Increasing closing ratios
For example, Autobytel's Web Control customer management system (as used by several of the dealerships surveyed) contains tools that allow them to broadcast e-mails that are content-relevant to customers based on their position in the purchasing cycle. Consequently, if a consumer is interested in a vehicle but has to put off the purchasing decision for a few weeks, the dealership can use the CRM system to stay in touch until they are ready, thereby increasing the chance they will buy from that dealer.
Autobytel reports that some of its software users have noted an increase in customer closing ratios from 5% to 20% within the first four months of usage.
Meeting consumer needs
The study's findings also shed new light on how dealerships can better serve their customers. In the current web-driven environment, consumers want information to be delivered on-demand, and in an easy-to-read format that meets their specific needs.

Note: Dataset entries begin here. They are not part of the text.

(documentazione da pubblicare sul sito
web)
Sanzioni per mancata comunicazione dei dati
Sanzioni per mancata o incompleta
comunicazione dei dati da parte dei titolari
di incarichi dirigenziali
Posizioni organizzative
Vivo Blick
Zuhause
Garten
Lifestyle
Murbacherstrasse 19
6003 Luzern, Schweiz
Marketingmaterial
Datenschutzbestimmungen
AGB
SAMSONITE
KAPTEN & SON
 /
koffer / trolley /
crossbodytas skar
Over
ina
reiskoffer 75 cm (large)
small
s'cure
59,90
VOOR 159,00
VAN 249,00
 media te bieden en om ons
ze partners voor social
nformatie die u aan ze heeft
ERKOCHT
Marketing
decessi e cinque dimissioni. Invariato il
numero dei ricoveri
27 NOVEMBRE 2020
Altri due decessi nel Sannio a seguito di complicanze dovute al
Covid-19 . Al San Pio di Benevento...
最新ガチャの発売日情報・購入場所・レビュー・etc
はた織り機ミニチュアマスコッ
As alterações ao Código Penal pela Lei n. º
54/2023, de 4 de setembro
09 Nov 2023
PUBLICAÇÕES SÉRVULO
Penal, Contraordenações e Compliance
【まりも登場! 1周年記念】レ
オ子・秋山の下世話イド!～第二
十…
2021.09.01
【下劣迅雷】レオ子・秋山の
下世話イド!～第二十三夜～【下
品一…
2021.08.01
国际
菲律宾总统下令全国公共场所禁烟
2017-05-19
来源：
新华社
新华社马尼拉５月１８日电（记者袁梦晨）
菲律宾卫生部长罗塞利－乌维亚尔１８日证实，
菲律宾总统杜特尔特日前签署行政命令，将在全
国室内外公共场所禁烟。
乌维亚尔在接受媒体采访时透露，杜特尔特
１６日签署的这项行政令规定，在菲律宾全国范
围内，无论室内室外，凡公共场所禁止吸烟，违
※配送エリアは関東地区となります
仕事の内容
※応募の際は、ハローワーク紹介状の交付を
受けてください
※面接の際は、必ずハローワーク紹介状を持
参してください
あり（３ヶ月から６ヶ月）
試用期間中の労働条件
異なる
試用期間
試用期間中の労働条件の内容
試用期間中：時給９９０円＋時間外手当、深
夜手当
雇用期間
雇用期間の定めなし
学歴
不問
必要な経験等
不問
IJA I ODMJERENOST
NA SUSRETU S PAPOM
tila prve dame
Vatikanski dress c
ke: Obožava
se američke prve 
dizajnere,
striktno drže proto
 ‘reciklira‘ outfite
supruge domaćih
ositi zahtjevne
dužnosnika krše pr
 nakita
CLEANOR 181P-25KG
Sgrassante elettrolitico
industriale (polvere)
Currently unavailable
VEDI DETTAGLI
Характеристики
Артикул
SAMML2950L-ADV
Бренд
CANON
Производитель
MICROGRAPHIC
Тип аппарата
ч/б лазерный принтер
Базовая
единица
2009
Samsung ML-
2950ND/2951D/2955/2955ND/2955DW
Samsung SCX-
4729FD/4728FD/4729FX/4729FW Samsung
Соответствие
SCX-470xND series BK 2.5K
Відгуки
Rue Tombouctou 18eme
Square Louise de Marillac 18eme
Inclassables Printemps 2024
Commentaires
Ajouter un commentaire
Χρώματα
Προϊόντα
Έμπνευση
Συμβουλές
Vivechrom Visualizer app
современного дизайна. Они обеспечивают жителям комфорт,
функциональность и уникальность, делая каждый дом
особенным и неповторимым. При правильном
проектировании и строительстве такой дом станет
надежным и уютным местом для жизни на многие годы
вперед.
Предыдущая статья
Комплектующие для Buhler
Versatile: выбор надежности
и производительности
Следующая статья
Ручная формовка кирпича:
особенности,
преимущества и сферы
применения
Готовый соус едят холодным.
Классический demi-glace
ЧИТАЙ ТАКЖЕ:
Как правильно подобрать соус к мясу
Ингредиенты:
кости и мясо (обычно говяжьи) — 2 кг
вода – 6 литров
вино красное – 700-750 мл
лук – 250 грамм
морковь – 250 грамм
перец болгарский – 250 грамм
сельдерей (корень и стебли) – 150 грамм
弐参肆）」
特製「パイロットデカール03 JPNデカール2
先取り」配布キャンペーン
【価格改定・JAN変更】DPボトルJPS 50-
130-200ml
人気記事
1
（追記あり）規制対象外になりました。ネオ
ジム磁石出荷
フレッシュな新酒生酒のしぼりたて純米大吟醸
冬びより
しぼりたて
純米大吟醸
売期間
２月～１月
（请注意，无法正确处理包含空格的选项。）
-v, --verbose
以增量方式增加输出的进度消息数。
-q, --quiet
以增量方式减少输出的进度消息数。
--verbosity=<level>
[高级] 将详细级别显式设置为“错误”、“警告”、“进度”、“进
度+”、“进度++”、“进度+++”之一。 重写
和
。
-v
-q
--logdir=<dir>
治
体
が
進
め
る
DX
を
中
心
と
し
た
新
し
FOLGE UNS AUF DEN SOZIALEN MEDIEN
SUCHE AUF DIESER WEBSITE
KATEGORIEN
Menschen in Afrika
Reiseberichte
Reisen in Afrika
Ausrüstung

If dealers use the right technologies to help handle such customer requests, the study suggests that they can reasonably expect to perform better than their competitors.
According to Ed Braunbeck, vice president and general manager of AVV Inc. (a subsidiary of Autobytel that developed the Web Control system), "It is exciting to see an academic institution like the University of Maryland's Smith School of Business take a pioneering role in producing research that clearly validates how technology is making it easier for dealers to offer an enhanced customer experience that translates into better overall performance for the dealership."
The study defined a "customer management system" as being an "information system used to attract and manage leads/customers through pre- and post-sales activities". As initial results confirmed earlier this year, 91% of survey respondents reported that customer management systems have created value in the vehicle sales process.